A–C The Morris water maze was utilized to assess learning and memory functions in WT and KO mice. A Escape latency analysis indicates that WT mice demonstrate significantly better learning performance than KO mice at both 2 and 6 months of age during invisible platform learning trials. Statistical significance was determined by one-way ANOVA followed by Tukey’s post-hoc test (indicated as * for p < 0.05 and ** for p < 0.01) (n = 12–13). B Typical escape routes (swimming paths) of WT and KO mice on days 2 and 5 of the invisible platform learning trials are shown. Quantification of swimming distance reveals significant differences between WT and KO mice on day 5. Statistical significance was assessed using Student’s t test (indicated as ** for p < 0.01) (n = 12–13). C The time spent in the target quadrant after platform removal demonstrates impaired memory retention in KO mice compared to WT mice. Statistical significance was determined by Student’s t test (indicated as * for p < 0.05 and ** for p < 0.01) (n = 6–7). D The novel object recognition test indicates a significant decrease in the discrimination ratio in KO mice. Statistical significance was assessed using Student’s t test (indicated as ** for p < 0.01) (n = 6–7).

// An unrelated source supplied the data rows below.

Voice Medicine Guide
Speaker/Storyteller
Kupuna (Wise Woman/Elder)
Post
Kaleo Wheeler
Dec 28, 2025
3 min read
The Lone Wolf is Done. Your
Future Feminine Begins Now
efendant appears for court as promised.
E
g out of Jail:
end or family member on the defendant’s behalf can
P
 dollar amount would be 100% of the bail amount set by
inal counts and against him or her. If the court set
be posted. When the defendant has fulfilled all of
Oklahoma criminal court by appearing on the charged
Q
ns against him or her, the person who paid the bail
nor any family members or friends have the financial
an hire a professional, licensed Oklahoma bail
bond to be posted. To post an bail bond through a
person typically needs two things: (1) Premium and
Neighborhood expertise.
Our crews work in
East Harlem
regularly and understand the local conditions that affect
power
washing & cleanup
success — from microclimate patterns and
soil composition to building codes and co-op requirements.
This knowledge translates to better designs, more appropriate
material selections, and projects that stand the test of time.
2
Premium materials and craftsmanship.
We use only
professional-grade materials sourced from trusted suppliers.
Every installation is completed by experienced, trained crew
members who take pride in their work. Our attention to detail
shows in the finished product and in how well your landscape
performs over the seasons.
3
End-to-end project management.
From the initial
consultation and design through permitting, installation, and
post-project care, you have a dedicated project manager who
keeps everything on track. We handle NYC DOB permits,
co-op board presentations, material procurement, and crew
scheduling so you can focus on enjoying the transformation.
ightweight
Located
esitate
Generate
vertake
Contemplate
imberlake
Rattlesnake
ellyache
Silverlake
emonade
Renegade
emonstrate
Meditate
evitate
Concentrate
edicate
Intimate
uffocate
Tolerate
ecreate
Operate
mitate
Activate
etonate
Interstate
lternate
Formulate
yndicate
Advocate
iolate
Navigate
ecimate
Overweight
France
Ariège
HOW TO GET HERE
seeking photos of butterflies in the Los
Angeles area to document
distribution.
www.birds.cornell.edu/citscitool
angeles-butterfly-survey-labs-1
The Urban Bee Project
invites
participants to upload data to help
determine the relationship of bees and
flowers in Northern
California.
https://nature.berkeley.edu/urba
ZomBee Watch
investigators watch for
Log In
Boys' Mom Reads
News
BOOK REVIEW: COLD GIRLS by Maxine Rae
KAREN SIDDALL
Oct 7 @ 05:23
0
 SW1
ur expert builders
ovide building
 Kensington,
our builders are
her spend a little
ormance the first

E Escape latency analysis shows that Ctrl^cre mice perform significantly better in learning than cKO mice at both 3 and 6 months of age during invisible platform learning trials. Statistical significance was determined by one-way ANOVA followed by Tukey’s post-hoc test (indicated as * for p < 0.05 and ** for p < 0.01) (n = 6). F The time spent in the target quadrant after platform removal reveals impaired memory retention in cKO mice compared to Ctrl^cre mice. Statistical significance was assessed using Student’s t test (indicated as ** for p < 0.01) (n = 6). G Immunofluorescent images show a slight reduction in SOX2⁺/BrdU⁺ and TBR2⁺/BrdU⁺ cells in cKO mice compared to Ctrl^cre mice at 3 months before CCI, with no significant difference^. CCI significantly increases the number of SOX2⁺/BrdU⁺ and TBR2⁺/BrdU⁺ cells in Ctrl^cre mice, but not in cKO mice. Quantification data are represented as mean ± SEM (n = 3). Statistical significance was determined by one-way ANOVA followed by Tukey’s post-hoc test (indicated as * for p < 0.05 and ** for p < 0.01).